Situada no Polígono da Maconha, a área Truk'á se vê direta e indiretamente envolvida em problemas relacionados à produção e ao tráfico da droga, ficando a comunidade indígena entre o fogo cruzado dos traficantes (alguns indígenas, outros, invasores) e da própria polícia. Além disso, ainda vive os transtornos dos antigos problemas pela posse da terra ainda em mãos de ocupantes não-indígenas. Apesar da evidente relação entre o narcotráfico e a agudização da violência que recai sobre o Povo Truk'á, a Polícia Federal tem insistido na hipótese de disputa interna de poder entre os grupos liderados pelos caciques Aílson dos Santos e Joaquim Pereira da Silva como causa para o aumento da violência. Devido ao clima de tensão e insegurança, famílias têm abandonado a área. Os caciques e demais lideranças têm sido sistematicamente ameaçados e a vida normal da comunidade, como freqüência escolar e assistência de saúde, tem sido interrompida. Em junho de 2003, o caso foi levado à Comissão de Defesa dos Direitos da Pessoa Humana (CDDPH), resultando em visita ao local pelo ministro Nilmário Miranda, da Secretaria Especial de Direitos Humanos da Presidência da República.

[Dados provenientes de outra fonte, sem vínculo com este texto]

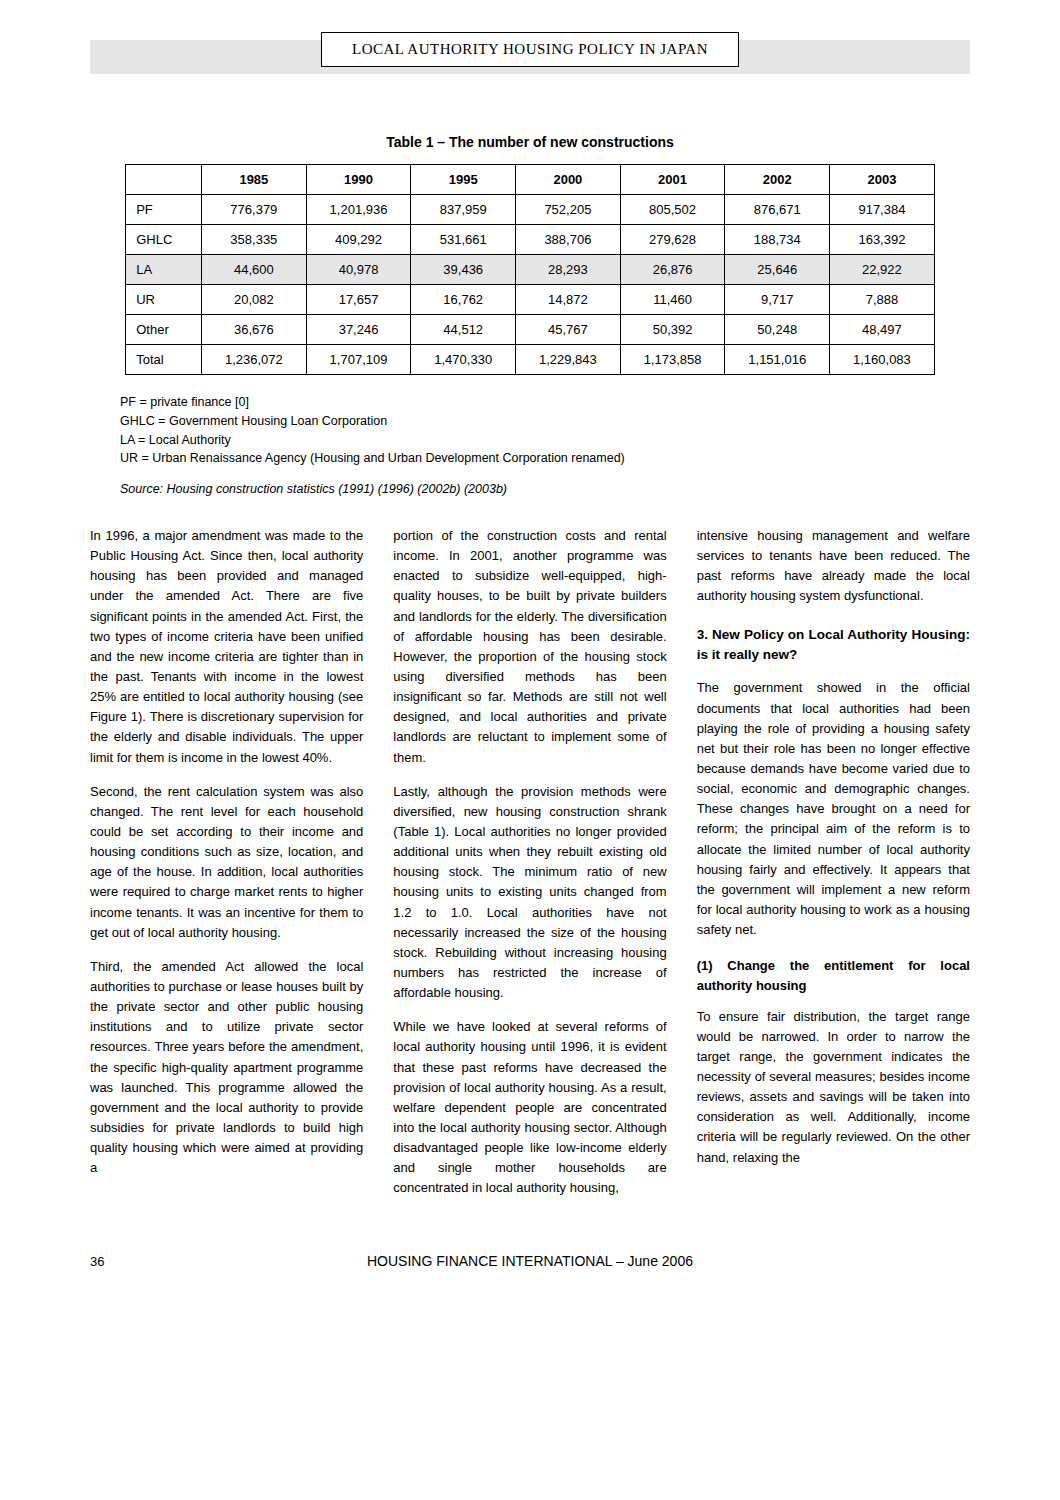LOCAL AUTHORITY HOUSING POLICY IN JAPAN
Table 1 – The number of new constructions
| | 1985 | 1990 | 1995 | 2000 | 2001 | 2002 | 2003 |
| --- | --- | --- | --- | --- | --- | --- | --- |
| PF | 776,379 | 1,201,936 | 837,959 | 752,205 | 805,502 | 876,671 | 917,384 |
| GHLC | 358,335 | 409,292 | 531,661 | 388,706 | 279,628 | 188,734 | 163,392 |
| LA | 44,600 | 40,978 | 39,436 | 28,293 | 26,876 | 25,646 | 22,922 |
| UR | 20,082 | 17,657 | 16,762 | 14,872 | 11,460 | 9,717 | 7,888 |
| Other | 36,676 | 37,246 | 44,512 | 45,767 | 50,392 | 50,248 | 48,497 |
| Total | 1,236,072 | 1,707,109 | 1,470,330 | 1,229,843 | 1,173,858 | 1,151,016 | 1,160,083 |
PF = private finance [0]
GHLC = Government Housing Loan Corporation
LA = Local Authority
UR = Urban Renaissance Agency (Housing and Urban Development Corporation renamed)
Source: Housing construction statistics (1991) (1996) (2002b) (2003b)
In 1996, a major amendment was made to the Public Housing Act. Since then, local authority housing has been provided and managed under the amended Act. There are five significant points in the amended Act. First, the two types of income criteria have been unified and the new income criteria are tighter than in the past. Tenants with income in the lowest 25% are entitled to local authority housing (see Figure 1). There is discretionary supervision for the elderly and disable individuals. The upper limit for them is income in the lowest 40%.
Second, the rent calculation system was also changed. The rent level for each household could be set according to their income and housing conditions such as size, location, and age of the house. In addition, local authorities were required to charge market rents to higher income tenants. It was an incentive for them to get out of local authority housing.
Third, the amended Act allowed the local authorities to purchase or lease houses built by the private sector and other public housing institutions and to utilize private sector resources. Three years before the amendment, the specific high-quality apartment programme was launched. This programme allowed the government and the local authority to provide subsidies for private landlords to build high quality housing which were aimed at providing a
portion of the construction costs and rental income. In 2001, another programme was enacted to subsidize well-equipped, high-quality houses, to be built by private builders and landlords for the elderly. The diversification of affordable housing has been desirable. However, the proportion of the housing stock using diversified methods has been insignificant so far. Methods are still not well designed, and local authorities and private landlords are reluctant to implement some of them.
Lastly, although the provision methods were diversified, new housing construction shrank (Table 1). Local authorities no longer provided additional units when they rebuilt existing old housing stock. The minimum ratio of new housing units to existing units changed from 1.2 to 1.0. Local authorities have not necessarily increased the size of the housing stock. Rebuilding without increasing housing numbers has restricted the increase of affordable housing.
While we have looked at several reforms of local authority housing until 1996, it is evident that these past reforms have decreased the provision of local authority housing. As a result, welfare dependent people are concentrated into the local authority housing sector. Although disadvantaged people like low-income elderly and single mother households are concentrated in local authority housing,
intensive housing management and welfare services to tenants have been reduced. The past reforms have already made the local authority housing system dysfunctional.
3. New Policy on Local Authority Housing: is it really new?
The government showed in the official documents that local authorities had been playing the role of providing a housing safety net but their role has been no longer effective because demands have become varied due to social, economic and demographic changes. These changes have brought on a need for reform; the principal aim of the reform is to allocate the limited number of local authority housing fairly and effectively. It appears that the government will implement a new reform for local authority housing to work as a housing safety net.
(1) Change the entitlement for local authority housing
To ensure fair distribution, the target range would be narrowed. In order to narrow the target range, the government indicates the necessity of several measures; besides income reviews, assets and savings will be taken into consideration as well. Additionally, income criteria will be regularly reviewed. On the other hand, relaxing the
36
HOUSING FINANCE INTERNATIONAL – June 2006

Até o momento não se tem uma solução em vista.

· Vítima: Orides Belino da Silva, Kaingang, 47 anos: Cacique da comunidade Kaingang, situada na T.I. Chapecó e vice-prefeito do município de Ipuaçu, oeste de Santa Catarina, Orides Belino foi assassinado com tiros de espingarda calibre 12 pelas costas, quando chegava na casa de sua companheira. O caso foi investigado pela Polícia Federal. O Ministério Público Federal ofereceu denúncia (ação penal n.º 2003.72.02.001706-2) contra Sadi Ribeiro Lemos, Avelino Ribeiro Lemos e Claudir Martins como executores do crime, e contra José Carlos Gabriel (vereador) e Valdo Correia da Silva como mandantes. À exceção do vereador Carlos Gabriel, todos se encontram presos desde o mês de maio. Em 19 de agosto de 2003 a 7.ª Turma do Tribunal Regional Federal da 4.ª Região, por unanimidade, denegou habeas corpus (HC n.º 2003.04.01.030579-9) impetrado em favor do réu Sadi Ribeiro Lemos. A ação penal contra os acusados do crime tramita na 2.ª Vara da Justiça Federal em Chapecó, Santa Catarina. Em 8 de outubro os autos foram conclusos para sentença.

· Vítima: Adilson Cardoso, Kaingang, 23 anos: Adilson participava de um acampamento no município de Faxinal do Sul, Rio Grande do Sul, quando foi esfaqueado na garganta por um invasor da terra indígena, em 27 de junho, vindo a falecer em decorrência dos ferimentos. O acampamento havia sido montado em protesto pela morosidade na demarcação da terra indígena Votouro. Revoltados com a morte, os índios bloquearam duas rodovias que dão acesso à cidade de Faxinalzinho, a 460 quilômetros de Porto Alegre.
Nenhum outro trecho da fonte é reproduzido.